Does possibly mitigated subjective culpability ever elevate conscience as the determinant of what is moral good or evil, or eliminate objective morality? Pope Benedict wrote directly and unambiguously to this point, and to the widespread deadening of conscience in the West:
“I have been absolutely certain that there is something wrong with the theory of the justifying force of the subjective conscience . . . Hitler may have had none (guilt feelings); nor may Himmler or Stalin. Mafia bosses may have none, but it is more likely that they have merely suppressed their awareness of the skeletons in their closets. And the aborted guilt feelings . . . Everyone needs guilt feelings. The loss of the ability to see one’s guilt, the falling silent of conscience in so many areas, is a more dangerous illness of the soul than guilt that is recognized as guilt (see Psalm 19:12). [‘But who can discern their own errors? Forgive my hidden faults.’]

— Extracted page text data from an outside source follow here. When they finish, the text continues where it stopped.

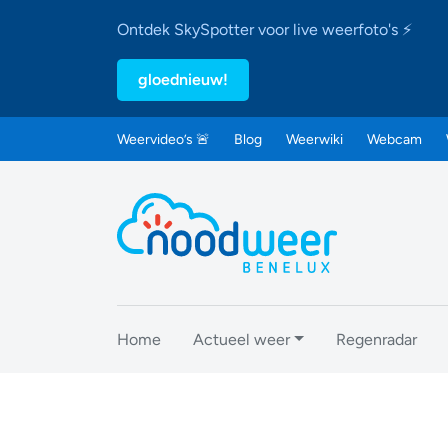
Ontdek SkySpotter voor live weerfoto's ⚡
gloednieuw!
Weervideo’s 🚨
Blog
Weerwiki
Webcam
Home
Actueel weer
Regenradar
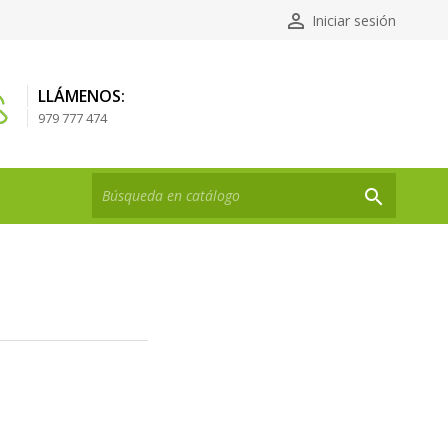

Iniciar sesión
LLÁMENOS:
979 777 474

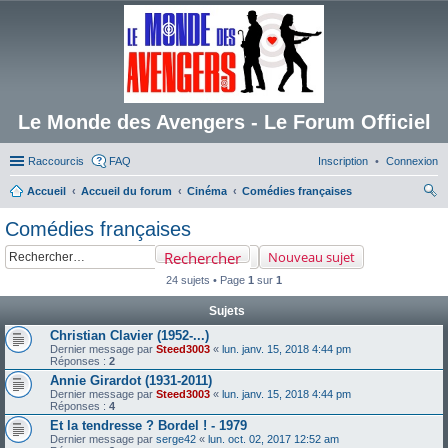
Le Monde des Avengers - Le Forum Officiel
Raccourcis
FAQ
Inscription
Connexion
Accueil
Accueil du forum
Cinéma
Comédies françaises
ec
Comédies françaises
her
Rechercher
Nouveau sujet
ch
24 sujets • Page
1
sur
1
er
Sujets
Christian Clavier (1952-...)
Dernier message par
Steed3003
«
lun. janv. 15, 2018 4:44 pm
Réponses :
2
Annie Girardot (1931-2011)
Dernier message par
Steed3003
«
lun. janv. 15, 2018 4:44 pm
Réponses :
4
Et la tendresse ? Bordel ! - 1979
Dernier message par
serge42
«
lun. oct. 02, 2017 12:52 am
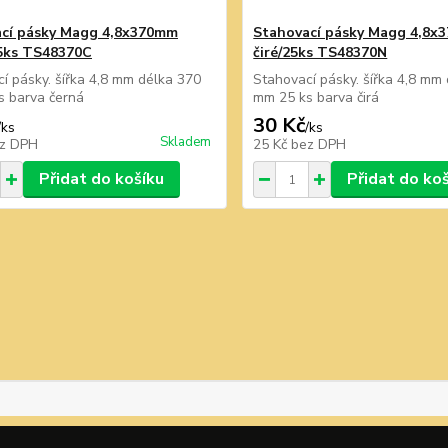
cí pásky Magg 4,8x370mm
Stahovací pásky Magg 4,8x
5ks TS48370C
čiré/25ks TS48370N
í pásky. šířka 4,8 mm délka 370
Stahovací pásky. šířka 4,8 mm
s barva černá
mm 25 ks barva čirá
30 Kč
/
ks
/
ks
Skladem
z DPH
25 Kč
bez DPH
Přidat do košíku
Přidat do ko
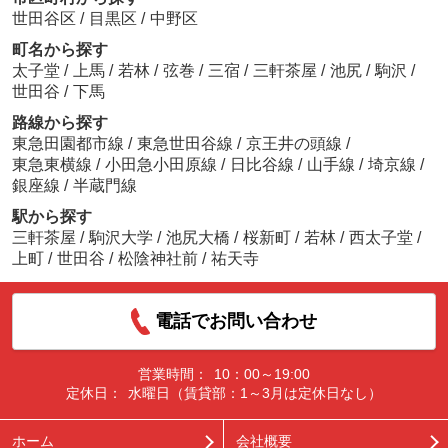
世田谷区
/
目黒区
/
中野区
町名から探す
太子堂
/
上馬
/
若林
/
弦巻
/
三宿
/
三軒茶屋
/
池尻
/
駒沢
/
世田谷
/
下馬
路線から探す
東急田園都市線
/
東急世田谷線
/
京王井の頭線
/
東急東横線
/
小田急小田原線
/
日比谷線
/
山手線
/
埼京線
/
銀座線
/
半蔵門線
駅から探す
三軒茶屋
/
駒沢大学
/
池尻大橋
/
桜新町
/
若林
/
西太子堂
/
上町
/
世田谷
/
松陰神社前
/
祐天寺
電話でお問い合わせ
営業時間：
10：00～19:00
定休日：
水曜日（賃貸部：1～3月は定休日なし）
ホーム
会社概要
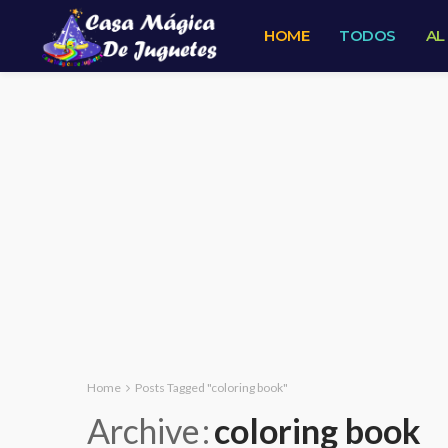
HOME
TODOS
AL
Home
Posts Tagged "coloring book"
Archive
coloring book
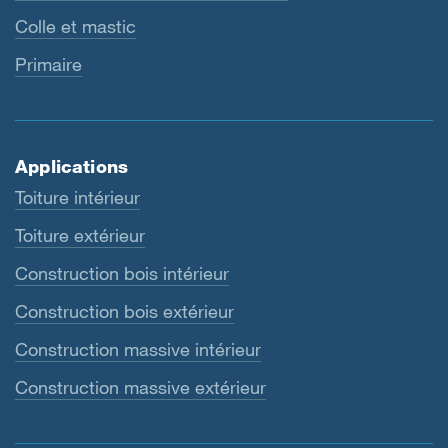
Colle et mastic
Primaire
Applications
Toiture intérieur
Toiture extérieur
Construction bois intérieur
Construction bois extérieur
Construction massive intérieur
Construction massive extérieur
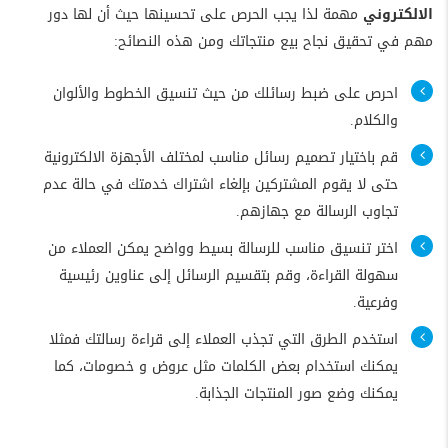
الالكتروني
مهمة لذا يجب الحرص على تحسينها حيث أن لها دور
مهم في تحقيق نجاح بيع منتجاتك ومن هذه النصائح:
احرص على ضبط رسائلك من حيث تنسيق الخطوط والألوان
والكلام.
قم باختيار تصميم رسائل مناسب لمختلف الأجهزة الالكترونية
حتى لا يقوم المشتركين بإلغاء اشتراك خدمتك في حالة عدم
تجاوب الرسالة مع جهازهم.
اختر تنسيق مناسب للرسالة بسيط وواضح يمكن العملاء من
سهولة القراءة، وقم بتقسيم الرسائل إلى عناوين رئيسية
وفرعية.
استخدم الطرق التي تجذب العملاء إلى قراءة رسالتك فمثلا
يمكنك استخدام بعض الكلمات مثل عروض و خصومات، كما
يمكنك وضع صور المنتجات الجذابة.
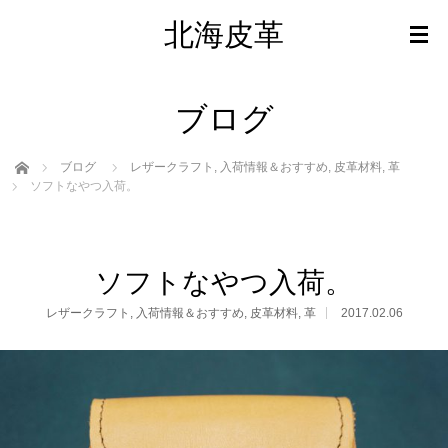
北海皮革
ブログ
ホーム
ブログ
レザークラフト
,
入荷情報＆おすすめ
,
皮革材料
,
革
ソフトなやつ入荷。
ソフトなやつ入荷。
レザークラフト
,
入荷情報＆おすすめ
,
皮革材料
,
革
2017.02.06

“To identify conscience with a superficial state of conviction is to equate it with a certainty that merely seems rational, a certainty woven from self-righteousness, conformism, and intellectual laziness. Conscience is degraded to a mechanism that produces excuses for one’s conduct, although in reality conscience is meant to make the subject transparent to the divine, thereby revealing man’s authentic dignity and greatness” (Values in a Time of Upheaval, 2006).